Count the lines in the entries below that contain the string "behind". Treat uppercase and lowercase as different, and reply with the number only.

▸ Material for the task
....

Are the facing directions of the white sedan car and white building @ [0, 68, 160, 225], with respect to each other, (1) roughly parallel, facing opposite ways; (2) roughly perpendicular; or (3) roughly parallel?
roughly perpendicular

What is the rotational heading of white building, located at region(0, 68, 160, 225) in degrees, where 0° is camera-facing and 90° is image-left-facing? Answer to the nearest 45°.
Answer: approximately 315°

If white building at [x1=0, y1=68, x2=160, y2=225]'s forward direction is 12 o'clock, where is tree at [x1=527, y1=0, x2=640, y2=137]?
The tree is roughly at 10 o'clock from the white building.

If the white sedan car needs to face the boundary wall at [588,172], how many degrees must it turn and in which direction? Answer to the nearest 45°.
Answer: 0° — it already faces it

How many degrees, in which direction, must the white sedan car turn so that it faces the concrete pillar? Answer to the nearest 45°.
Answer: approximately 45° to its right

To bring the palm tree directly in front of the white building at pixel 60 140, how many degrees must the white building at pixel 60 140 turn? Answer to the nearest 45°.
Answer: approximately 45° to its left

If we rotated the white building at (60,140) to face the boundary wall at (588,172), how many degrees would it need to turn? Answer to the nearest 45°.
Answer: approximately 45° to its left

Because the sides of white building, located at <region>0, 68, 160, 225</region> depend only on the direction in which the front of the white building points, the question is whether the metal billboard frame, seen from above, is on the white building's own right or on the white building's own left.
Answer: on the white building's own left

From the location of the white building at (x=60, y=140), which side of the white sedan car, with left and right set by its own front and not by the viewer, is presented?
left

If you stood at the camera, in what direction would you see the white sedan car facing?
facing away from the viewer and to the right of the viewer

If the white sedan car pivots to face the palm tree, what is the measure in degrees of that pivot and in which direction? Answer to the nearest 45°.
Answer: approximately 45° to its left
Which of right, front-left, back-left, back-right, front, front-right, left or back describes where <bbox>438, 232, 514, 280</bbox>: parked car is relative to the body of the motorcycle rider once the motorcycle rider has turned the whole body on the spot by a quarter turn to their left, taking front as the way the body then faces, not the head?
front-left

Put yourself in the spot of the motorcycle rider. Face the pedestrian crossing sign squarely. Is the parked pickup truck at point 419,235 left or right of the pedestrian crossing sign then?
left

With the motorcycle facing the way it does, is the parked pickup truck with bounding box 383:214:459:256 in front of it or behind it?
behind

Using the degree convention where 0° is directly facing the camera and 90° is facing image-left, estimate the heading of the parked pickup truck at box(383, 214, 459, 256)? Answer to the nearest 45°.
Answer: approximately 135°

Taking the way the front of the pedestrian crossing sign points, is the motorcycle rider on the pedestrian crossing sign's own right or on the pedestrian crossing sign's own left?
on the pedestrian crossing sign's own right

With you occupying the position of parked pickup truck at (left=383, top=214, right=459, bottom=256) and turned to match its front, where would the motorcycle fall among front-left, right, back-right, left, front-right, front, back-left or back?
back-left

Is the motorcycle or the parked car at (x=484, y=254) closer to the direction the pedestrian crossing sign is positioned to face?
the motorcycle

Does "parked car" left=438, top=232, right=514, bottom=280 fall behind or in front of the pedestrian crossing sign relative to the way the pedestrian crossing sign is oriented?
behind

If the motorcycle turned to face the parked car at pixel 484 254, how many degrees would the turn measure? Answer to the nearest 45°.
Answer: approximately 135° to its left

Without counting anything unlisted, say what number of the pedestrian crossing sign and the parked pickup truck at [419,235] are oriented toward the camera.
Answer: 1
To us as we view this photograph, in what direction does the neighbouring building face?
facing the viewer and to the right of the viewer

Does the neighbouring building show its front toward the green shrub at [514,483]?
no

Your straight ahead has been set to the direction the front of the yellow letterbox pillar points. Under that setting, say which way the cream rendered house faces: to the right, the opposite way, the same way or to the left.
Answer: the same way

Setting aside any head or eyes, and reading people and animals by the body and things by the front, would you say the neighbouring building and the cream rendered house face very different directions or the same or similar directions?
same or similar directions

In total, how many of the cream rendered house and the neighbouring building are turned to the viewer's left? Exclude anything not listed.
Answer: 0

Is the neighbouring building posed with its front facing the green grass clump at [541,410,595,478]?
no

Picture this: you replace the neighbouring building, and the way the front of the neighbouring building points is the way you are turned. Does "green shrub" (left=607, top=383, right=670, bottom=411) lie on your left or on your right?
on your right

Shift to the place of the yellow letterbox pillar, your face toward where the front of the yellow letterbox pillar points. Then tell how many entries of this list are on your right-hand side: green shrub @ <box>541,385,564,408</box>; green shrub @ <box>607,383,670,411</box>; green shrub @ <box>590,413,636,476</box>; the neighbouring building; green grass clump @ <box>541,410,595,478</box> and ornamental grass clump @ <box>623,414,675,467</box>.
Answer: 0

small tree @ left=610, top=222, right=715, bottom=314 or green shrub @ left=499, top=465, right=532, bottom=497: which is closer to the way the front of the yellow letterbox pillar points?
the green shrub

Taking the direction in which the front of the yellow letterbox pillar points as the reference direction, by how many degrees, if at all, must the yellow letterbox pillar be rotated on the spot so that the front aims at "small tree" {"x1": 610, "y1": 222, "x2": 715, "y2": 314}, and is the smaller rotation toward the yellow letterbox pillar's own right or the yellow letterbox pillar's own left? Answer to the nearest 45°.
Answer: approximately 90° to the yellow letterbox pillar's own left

....

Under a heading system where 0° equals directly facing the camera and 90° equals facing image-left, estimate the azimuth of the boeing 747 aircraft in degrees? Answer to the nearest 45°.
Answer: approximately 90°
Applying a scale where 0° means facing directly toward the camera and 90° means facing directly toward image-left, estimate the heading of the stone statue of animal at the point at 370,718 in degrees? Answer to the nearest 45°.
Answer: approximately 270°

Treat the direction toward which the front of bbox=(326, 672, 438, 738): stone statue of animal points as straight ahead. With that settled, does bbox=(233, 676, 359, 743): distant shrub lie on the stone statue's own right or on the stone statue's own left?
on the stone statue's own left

....

▸ Expected answer
4